DATA FOR REVIEW:
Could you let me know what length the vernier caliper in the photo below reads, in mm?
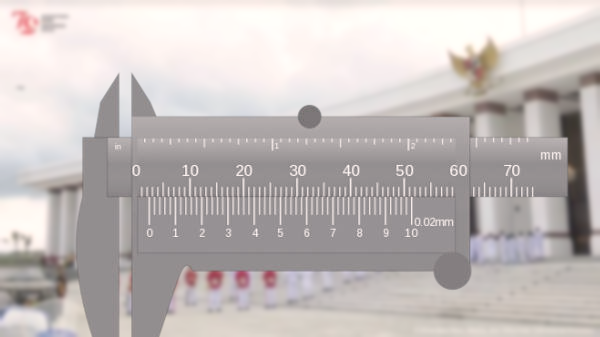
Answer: 2.4 mm
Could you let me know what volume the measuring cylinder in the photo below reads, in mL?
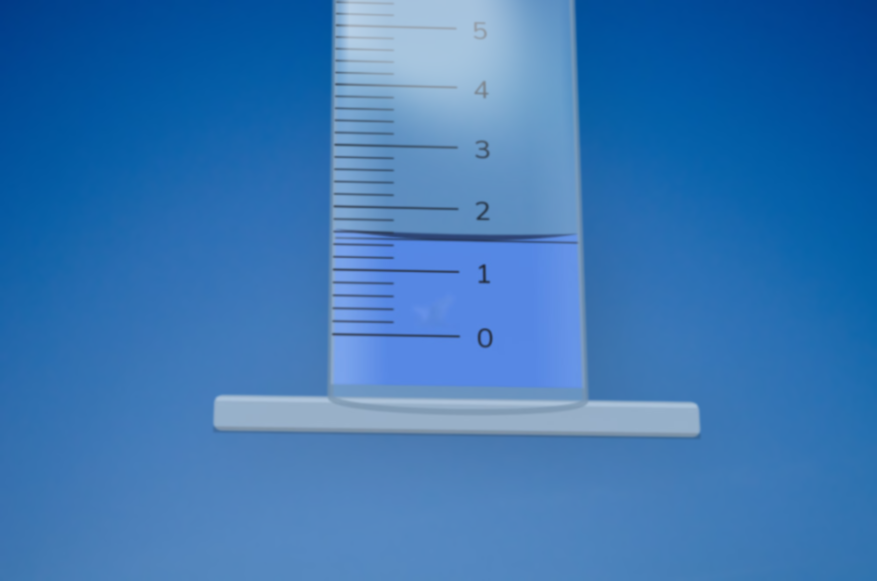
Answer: 1.5 mL
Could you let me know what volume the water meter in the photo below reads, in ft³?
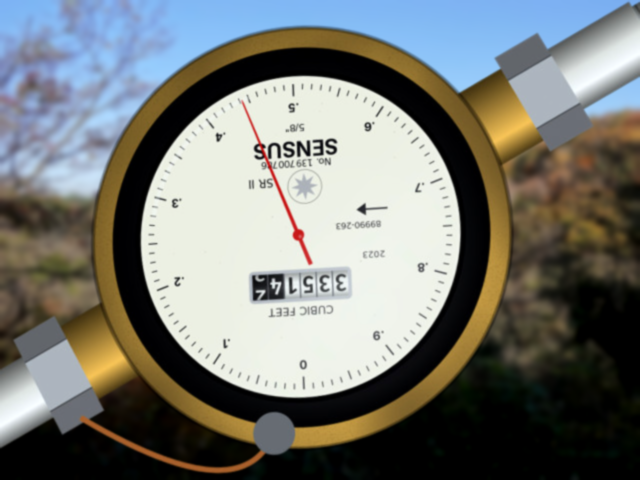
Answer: 335142.44 ft³
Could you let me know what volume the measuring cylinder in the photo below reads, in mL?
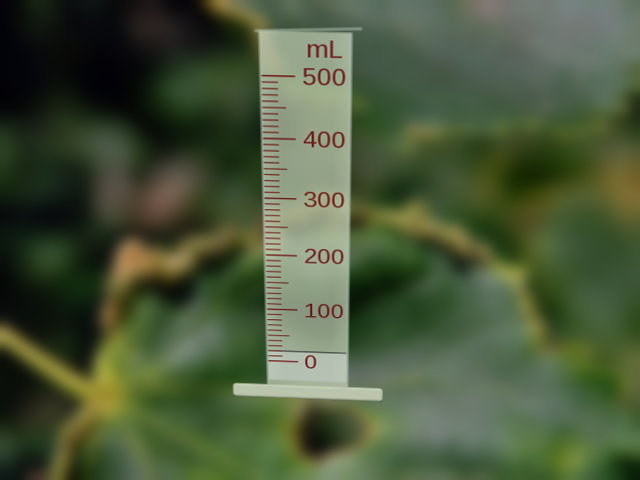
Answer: 20 mL
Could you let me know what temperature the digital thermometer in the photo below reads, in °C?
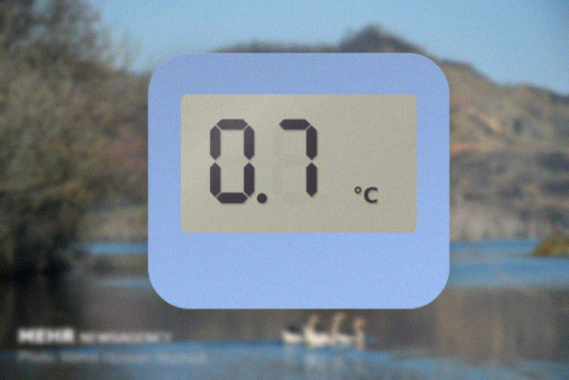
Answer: 0.7 °C
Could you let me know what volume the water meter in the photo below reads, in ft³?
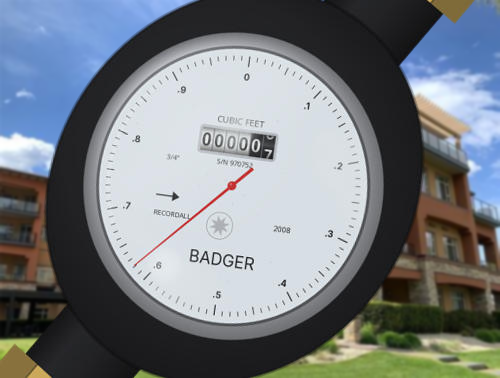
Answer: 6.62 ft³
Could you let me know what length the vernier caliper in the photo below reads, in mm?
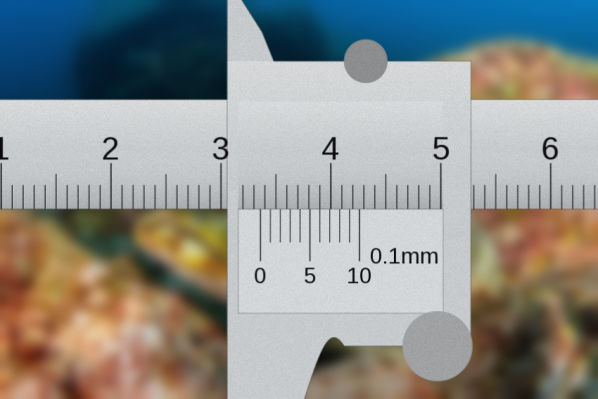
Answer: 33.6 mm
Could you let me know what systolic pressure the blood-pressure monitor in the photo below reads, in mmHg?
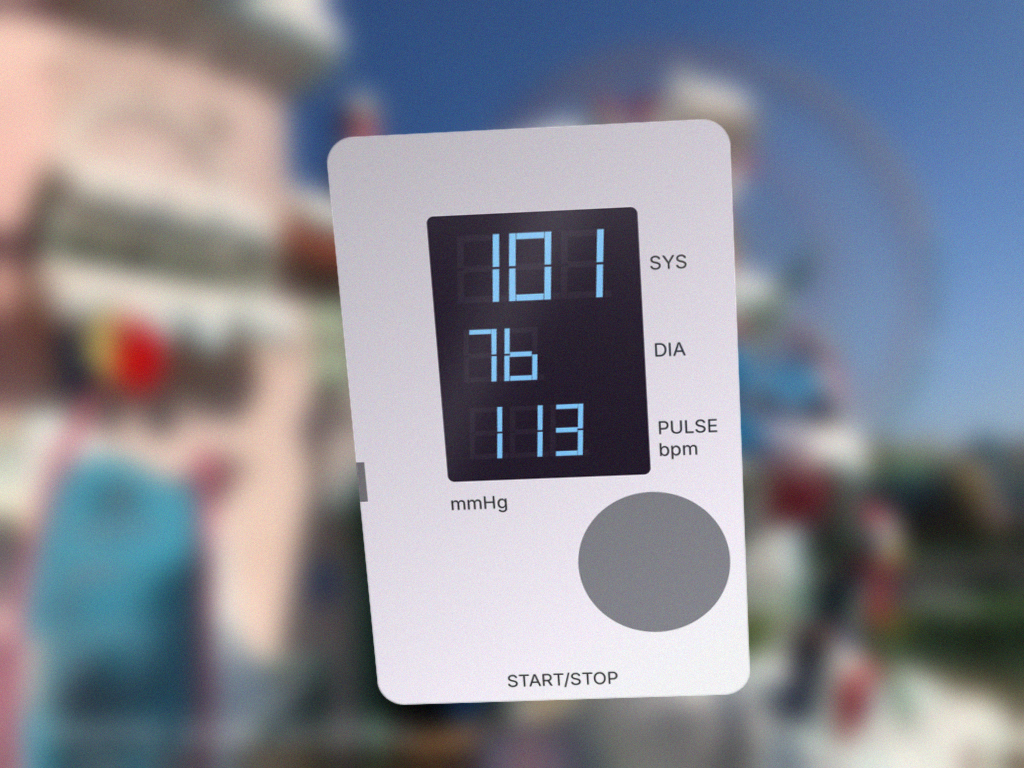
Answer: 101 mmHg
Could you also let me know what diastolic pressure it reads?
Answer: 76 mmHg
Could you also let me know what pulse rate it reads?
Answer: 113 bpm
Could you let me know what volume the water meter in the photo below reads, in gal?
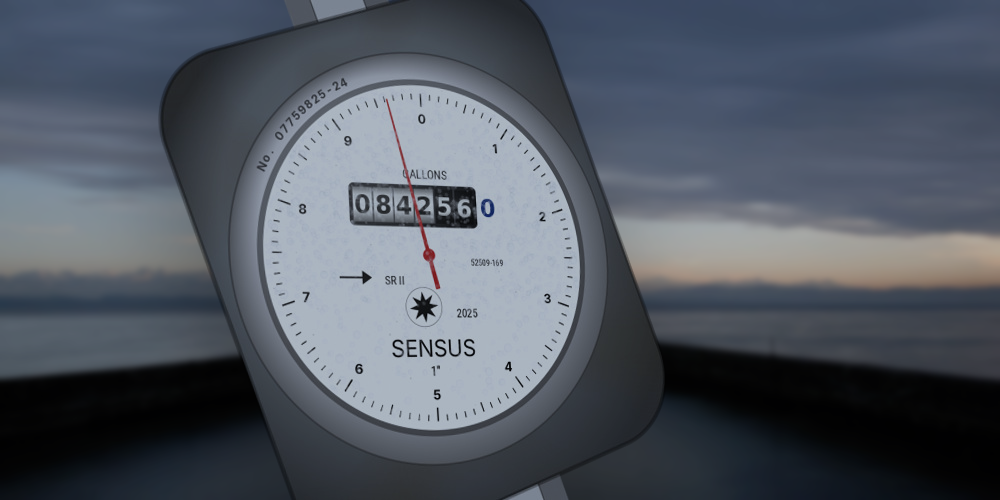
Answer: 842559.6 gal
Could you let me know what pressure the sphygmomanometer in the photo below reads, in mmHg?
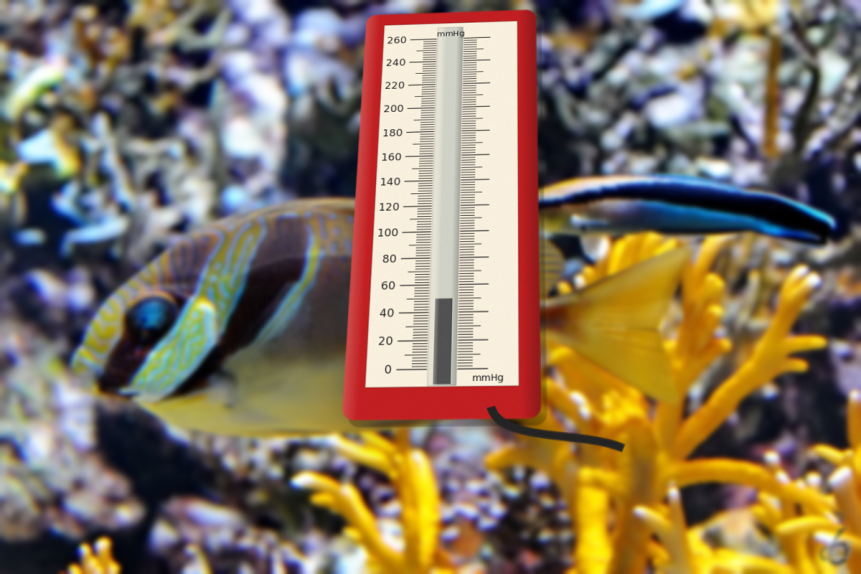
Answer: 50 mmHg
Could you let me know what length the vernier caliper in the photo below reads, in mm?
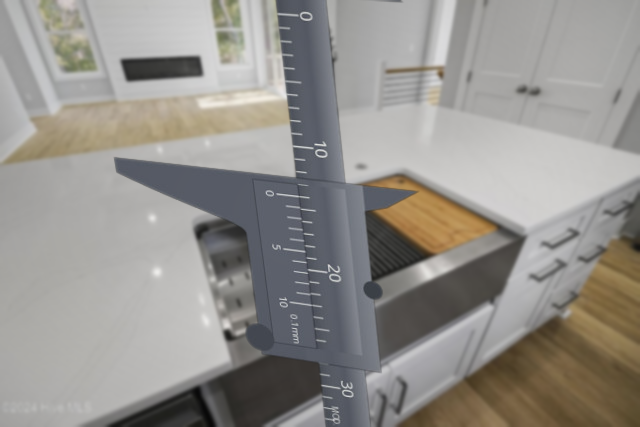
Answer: 14.0 mm
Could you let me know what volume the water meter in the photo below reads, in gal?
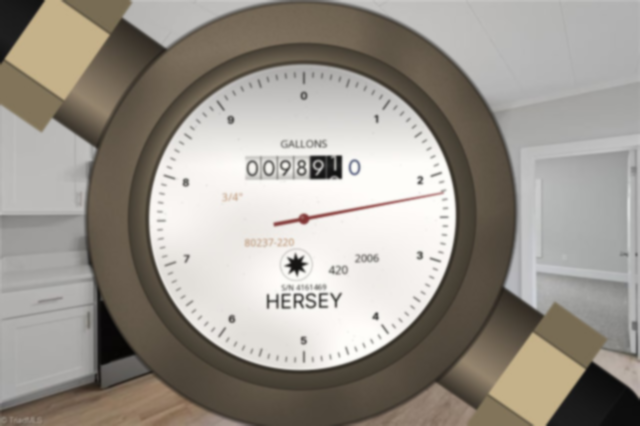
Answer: 98912.2 gal
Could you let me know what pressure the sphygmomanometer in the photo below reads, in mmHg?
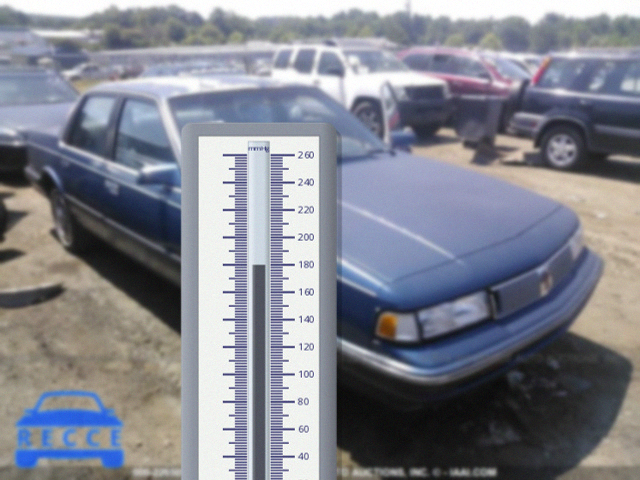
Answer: 180 mmHg
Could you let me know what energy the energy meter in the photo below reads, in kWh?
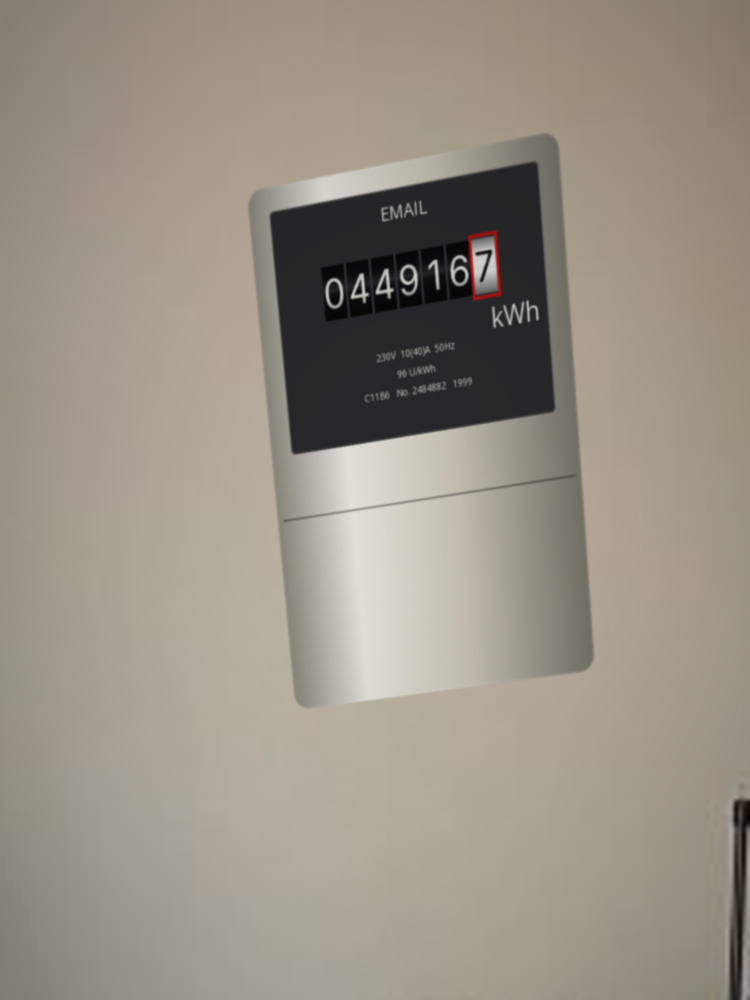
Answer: 44916.7 kWh
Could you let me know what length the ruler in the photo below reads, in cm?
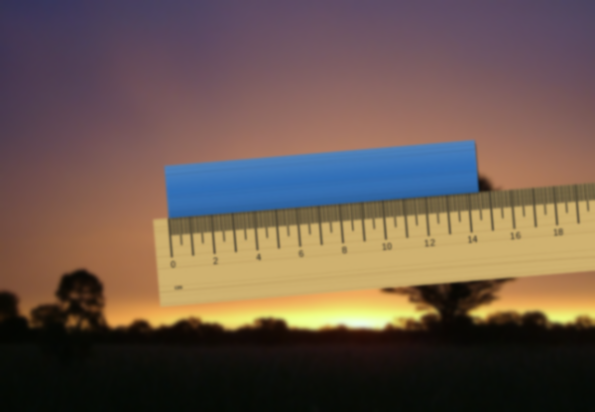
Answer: 14.5 cm
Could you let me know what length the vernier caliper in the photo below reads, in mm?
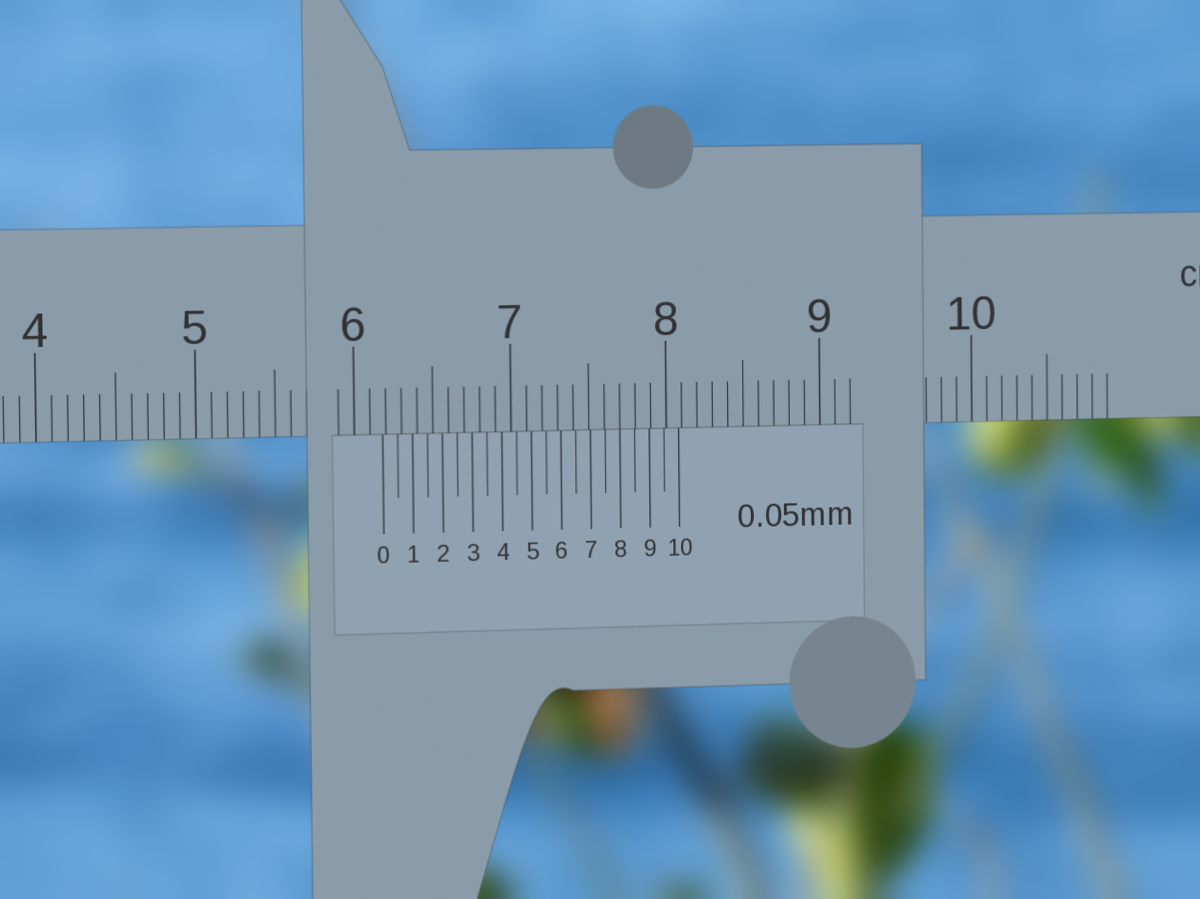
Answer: 61.8 mm
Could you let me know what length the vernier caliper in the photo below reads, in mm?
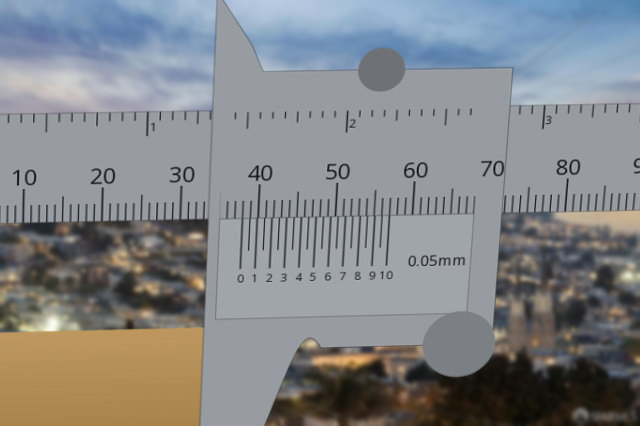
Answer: 38.0 mm
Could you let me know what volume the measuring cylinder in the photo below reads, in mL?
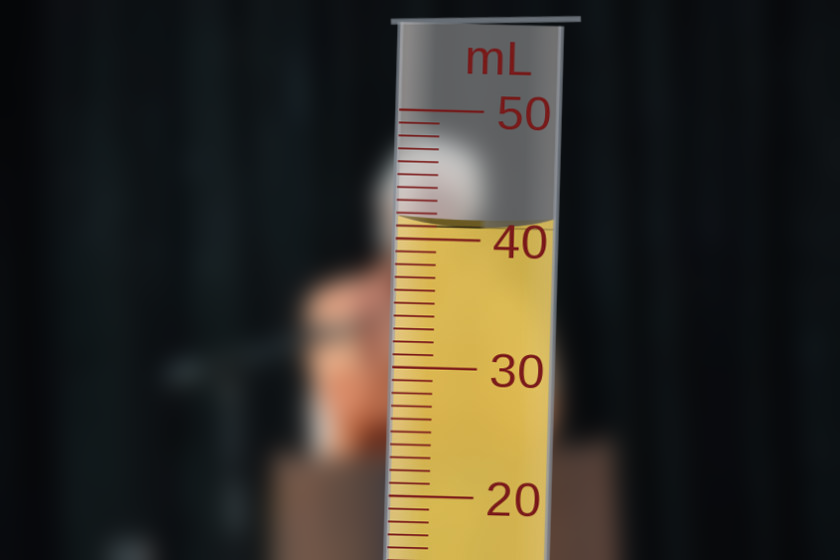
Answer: 41 mL
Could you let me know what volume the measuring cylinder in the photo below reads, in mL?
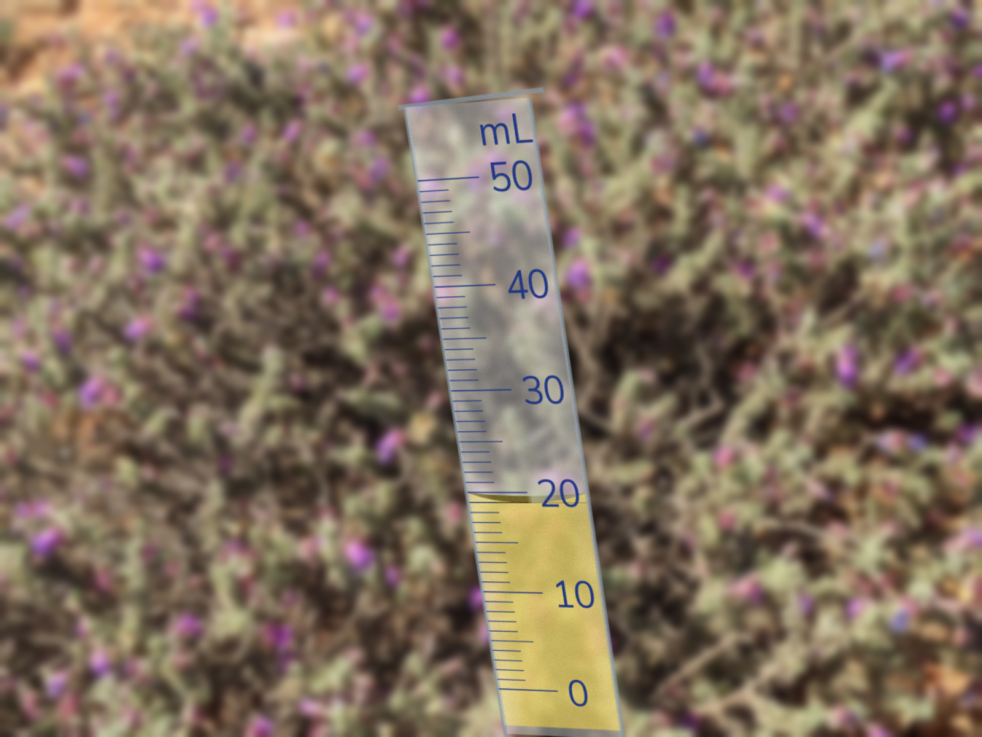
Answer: 19 mL
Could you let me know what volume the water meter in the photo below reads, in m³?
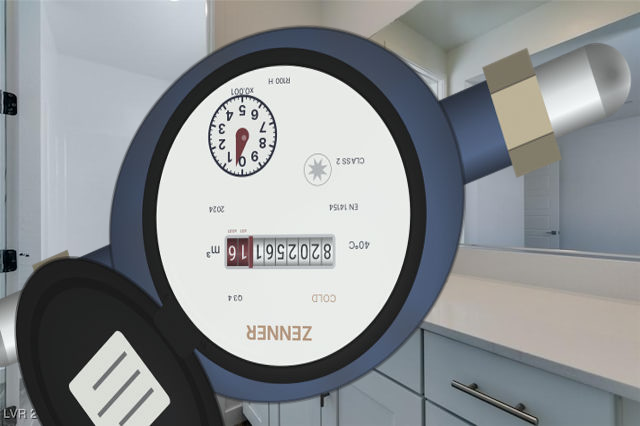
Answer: 8202561.160 m³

PROBLEM DETAILS: Format the lines above as a Markdown table with the columns No. and Line, numbering each line in order and skipping any blank ones. Leave the pictures out of the table.

RESPONSE BELOW:
| No. | Line |
|---|---|
| 1 | Could you let me know what length the vernier caliper in the photo below reads, in mm? |
| 2 | Answer: 2.4 mm |
| 3 | Could you let me know what volume the measuring cylinder in the photo below reads, in mL? |
| 4 | Answer: 1.5 mL |
| 5 | Could you let me know what volume the water meter in the photo below reads, in ft³? |
| 6 | Answer: 335142.44 ft³ |
| 7 | Could you let me know what volume the measuring cylinder in the photo below reads, in mL? |
| 8 | Answer: 20 mL |
| 9 | Could you let me know what temperature the digital thermometer in the photo below reads, in °C? |
| 10 | Answer: 0.7 °C |
| 11 | Could you let me know what volume the water meter in the photo below reads, in ft³? |
| 12 | Answer: 6.62 ft³ |
| 13 | Could you let me know what length the vernier caliper in the photo below reads, in mm? |
| 14 | Answer: 33.6 mm |
| 15 | Could you let me know what systolic pressure the blood-pressure monitor in the photo below reads, in mmHg? |
| 16 | Answer: 101 mmHg |
| 17 | Could you also let me know what diastolic pressure it reads? |
| 18 | Answer: 76 mmHg |
| 19 | Could you also let me know what pulse rate it reads? |
| 20 | Answer: 113 bpm |
| 21 | Could you let me know what volume the water meter in the photo below reads, in gal? |
| 22 | Answer: 842559.6 gal |
| 23 | Could you let me know what pressure the sphygmomanometer in the photo below reads, in mmHg? |
| 24 | Answer: 50 mmHg |
| 25 | Could you let me know what length the vernier caliper in the photo below reads, in mm? |
| 26 | Answer: 14.0 mm |
| 27 | Could you let me know what volume the water meter in the photo below reads, in gal? |
| 28 | Answer: 98912.2 gal |
| 29 | Could you let me know what pressure the sphygmomanometer in the photo below reads, in mmHg? |
| 30 | Answer: 180 mmHg |
| 31 | Could you let me know what energy the energy meter in the photo below reads, in kWh? |
| 32 | Answer: 44916.7 kWh |
| 33 | Could you let me know what length the ruler in the photo below reads, in cm? |
| 34 | Answer: 14.5 cm |
| 35 | Could you let me know what length the vernier caliper in the photo below reads, in mm? |
| 36 | Answer: 61.8 mm |
| 37 | Could you let me know what length the vernier caliper in the photo below reads, in mm? |
| 38 | Answer: 38.0 mm |
| 39 | Could you let me know what volume the measuring cylinder in the photo below reads, in mL? |
| 40 | Answer: 41 mL |
| 41 | Could you let me know what volume the measuring cylinder in the photo below reads, in mL? |
| 42 | Answer: 19 mL |
| 43 | Could you let me know what volume the water meter in the photo below reads, in m³? |
| 44 | Answer: 8202561.160 m³ |